As Germany marks unity day, we value ties with Kenya

Thursday, October 3rd, 2019 00:00 |
Germany marks unity day. Photo/Courtesy

Annett Günther

Do you remember exactly where you were 30 years ago? I do, and in Germany most people do. In 1989, the Berlin Wall was torn down in a peaceful revolution. 

The wall, topped with barbed wire and watched by armed guards, epitomised the separation of my country into two parts with opposing political systems.

East Germany was so afraid of its own people’s desire for freedom that it had automatic weapons to kill its own citizens when they tried to escape over The Wall.

East Germany was so afraid of its own people’s desire for freedom that it had automatic weapons to kill its own citizens when they tried to escape over The Wall.

In the year before Germany’s reunification, many brave citizens in East Germany had stood up against the regime and protested, risking harsh repression and imprisonment.

Their peaceful revolution in 1989 led to the fall of the Berlin Wall. You may come across images of ordinary German citizens on top of the hated wall, chiseling at it with small hammers and tools, streaming through the holes to visit the West. 

All this happened in November 1989, paving way to a new year of incredible change that culminated in the political reunification of Germany on October 3, 1990. This opened the way for political integration of Eastern Europe into the European Union. 

Today, Germans at home as well as here in Kenya celebrate this day that brought freedom and many opportunities to East Germany. I grew up in East Germany.

I experienced what it meant to live in a system that only gave you opportunities if you expressed the right thoughts, if you were in line with what the authorities expected you to do.

But I always wanted to travel the world, and joining the Diplomatic Service was my dream. 

However, I knew that under the East German socialist regime, my dream would forever be unattainable.

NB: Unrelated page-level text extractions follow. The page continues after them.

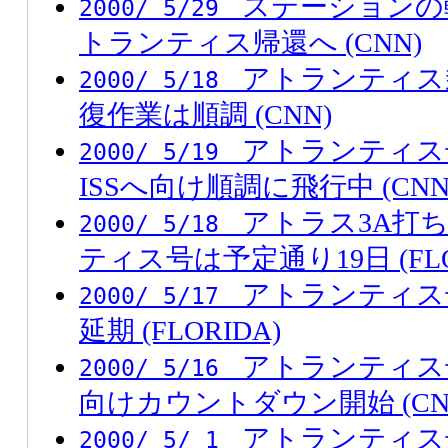
ステーションの
2000/ 5/29
トランティス帰還へ (CNN)
アトランティス
2000/ 5/18
復作業は順調 (CNN)
アトランティス
2000/ 5/19
ISSへ向け順調に飛行中 (CNN
アトラス3A打
2000/ 5/18
ティス号は予定通り19日 (FLO
アトランティス
2000/ 5/17
延期 (FLORIDA)
アトランティス
2000/ 5/16
向けカウントダウン開始 (CN
アトランティス
2000/ 5/ 1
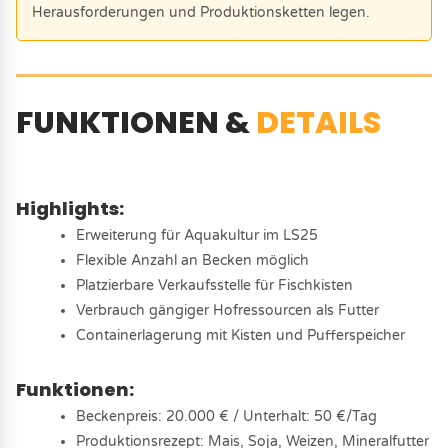
Herausforderungen und Produktionsketten legen.
FUNKTIONEN &
DETAILS
Highlights:
Erweiterung für Aquakultur im LS25
Flexible Anzahl an Becken möglich
Platzierbare Verkaufsstelle für Fischkisten
Verbrauch gängiger Hofressourcen als Futter
Containerlagerung mit Kisten und Pufferspeicher
Funktionen:
Beckenpreis: 20.000 € / Unterhalt: 50 €/Tag
Produktionsrezept: Mais, Soja, Weizen, Mineralfutter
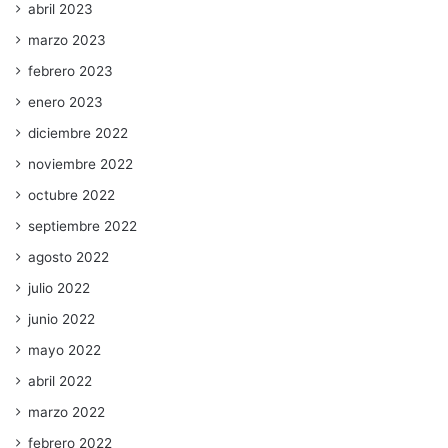
abril 2023
marzo 2023
febrero 2023
enero 2023
diciembre 2022
noviembre 2022
octubre 2022
septiembre 2022
agosto 2022
julio 2022
junio 2022
mayo 2022
abril 2022
marzo 2022
febrero 2022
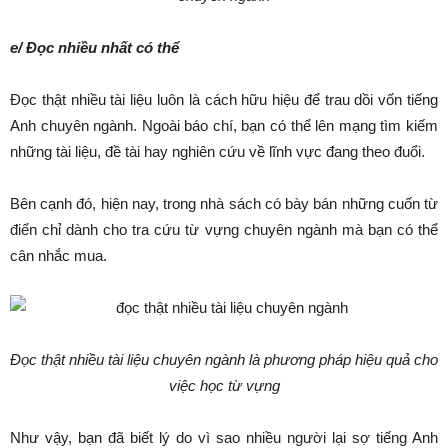
e/ Đọc nhiều nhất có thể
Đọc thật nhiều tài liệu luôn là cách hữu hiệu để trau dồi vốn tiếng
Anh chuyên ngành. Ngoài báo chí, bạn có thể lên mạng tìm kiếm
những tài liệu, đề tài hay nghiên cứu về lĩnh vực đang theo đuổi.
Bên cạnh đó, hiện nay, trong nhà sách có bày bán những cuốn từ
điển chỉ dành cho tra cứu từ vựng chuyên ngành mà bạn có thể
cân nhắc mua.
Đọc thật nhiều tài liệu chuyên ngành là phương pháp hiệu quả cho
việc học từ vựng
Như vậy, bạn đã biết lý do vì sao nhiều người lại sợ tiếng Anh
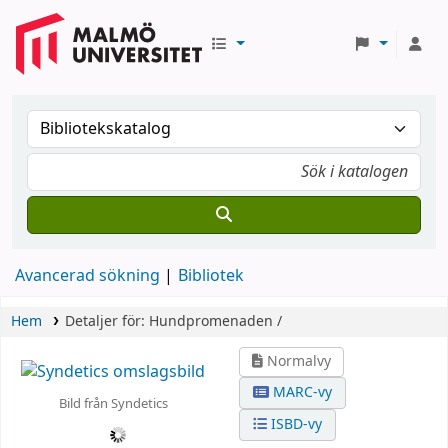
Avancerad sökning
Bibliotek
Hem
Detaljer för:
Hundpromenaden /
Normalvy
MARC-vy
Bild från Syndetics
ISBD-vy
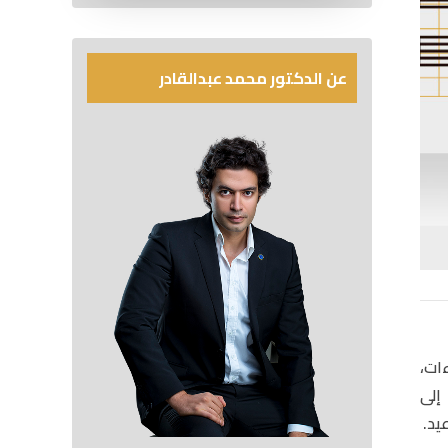
عن الدكتور محمد عبدالقادر
ات،
إلى
يد.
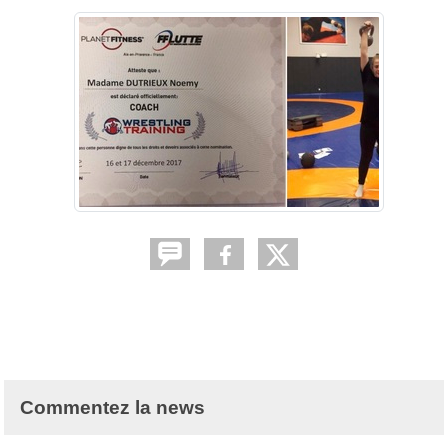
Commentez la news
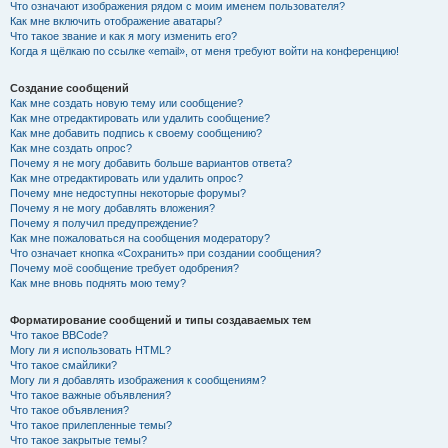
Что означают изображения рядом с моим именем пользователя?
Как мне включить отображение аватары?
Что такое звание и как я могу изменить его?
Когда я щёлкаю по ссылке «email», от меня требуют войти на конференцию!
Создание сообщений
Как мне создать новую тему или сообщение?
Как мне отредактировать или удалить сообщение?
Как мне добавить подпись к своему сообщению?
Как мне создать опрос?
Почему я не могу добавить больше вариантов ответа?
Как мне отредактировать или удалить опрос?
Почему мне недоступны некоторые форумы?
Почему я не могу добавлять вложения?
Почему я получил предупреждение?
Как мне пожаловаться на сообщения модератору?
Что означает кнопка «Сохранить» при создании сообщения?
Почему моё сообщение требует одобрения?
Как мне вновь поднять мою тему?
Форматирование сообщений и типы создаваемых тем
Что такое BBCode?
Могу ли я использовать HTML?
Что такое смайлики?
Могу ли я добавлять изображения к сообщениям?
Что такое важные объявления?
Что такое объявления?
Что такое прилепленные темы?
Что такое закрытые темы?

Thus, I did the next best thing to see the world: study languages—English and Farsi. Thirty years ago, I found myself working on my doctoral thesis in Iran’s capital Tehran, anxiously following the news from home.

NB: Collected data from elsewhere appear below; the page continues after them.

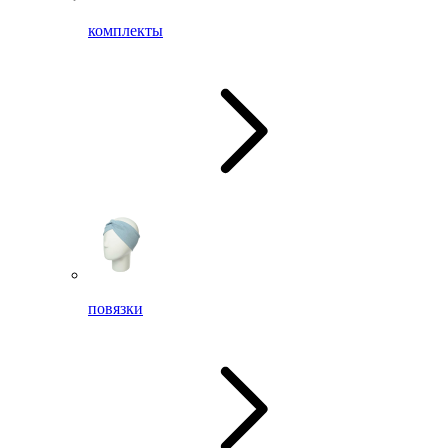
комплекты
повязки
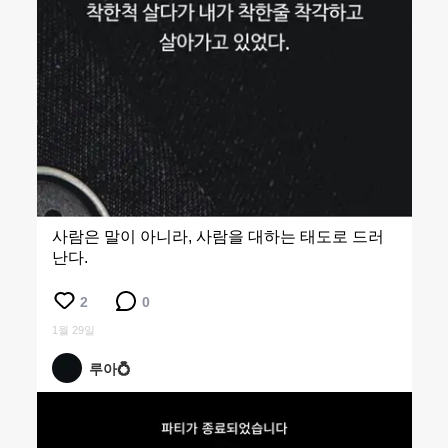
사람은 말이 아니라, 사람을 대하는 태도로 드러
난다.
2
0
1월 29일
루아💍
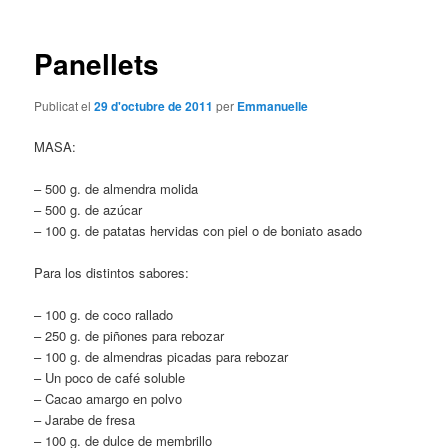
les
entrades
Panellets
Publicat el
29 d'octubre de 2011
per
Emmanuelle
MASA:
– 500 g. de almendra molida
– 500 g. de azúcar
– 100 g. de patatas hervidas con piel o de boniato asado
Para los distintos sabores:
– 100 g. de coco rallado
– 250 g. de piñones para rebozar
– 100 g. de almendras picadas para rebozar
– Un poco de café soluble
– Cacao amargo en polvo
– Jarabe de fresa
– 100 g. de dulce de membrillo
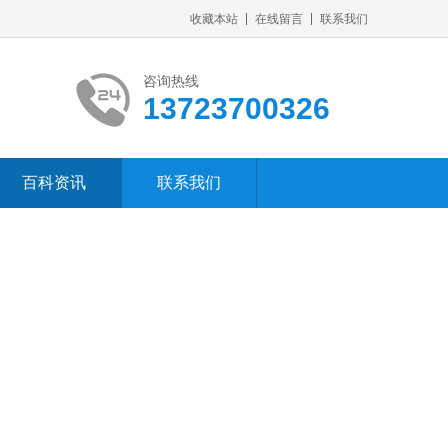
收藏本站
在线留言
联系我们
咨询热线
13723700326
百科资讯
联系我们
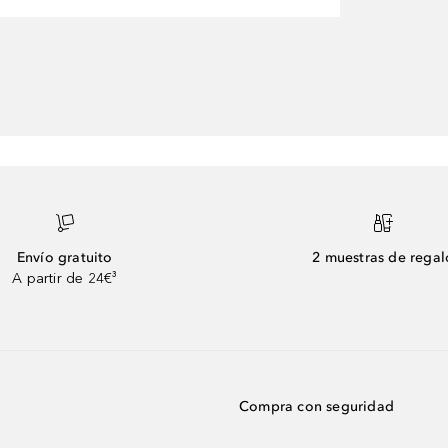
Envío gratuito
2 muestras de regal
A partir de 24€³
Compra con seguridad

On my return, I swiftly applied to join the diplomatic corps of the new Germany, and got accepted.

The Fall of the Berlin Wall and the October 3, 1990 reunification changed my life and opened up a new path for my future.

My career as a diplomat has since lead me to many different parts of the world until I arrived in Nairobi last year. 

But looking ahead, I believe the message of freedom and opportunity that the fall of The Wall signifies is as important as ever today.

Kenyans today enjoy many political and social freedoms that we in East Germany in 1989 did not have.

But many Kenyans today unfortunately lack the economic opportunities to realize their full potential, separated by invisible walls from a better future. 

This is, of course, is something that the Kenyan government is striving to change under the Big Four Agenda spearheaded by the President. Germany is closely standing by Kenya on this path.

It never ceases to amaze me how many hardworking young people I see and meet here in Kenya, since my own country struggles with an ageing population. And also I see the opportunity here. 

Together with the Kenyan government and companies we are working on a joint programme with Technical Vocational Education and Training Institutions (TVET), as well as on the establishment of an East African-German University for Applied Sciences. In fact, we have put our  development cooperation agenda with Kenya under the theme “Bringing youth into employment”. 

The various scholarships we offer to young Kenyans, the German Academic Exchange Service (DAAD), our cultural Goethe Institut and the German School in Nairobi—open for students from Kenya, Germany and all other backgrounds—are proof of our strong and lasting relations.

I commit to strengthening the ties between our countries and peoples.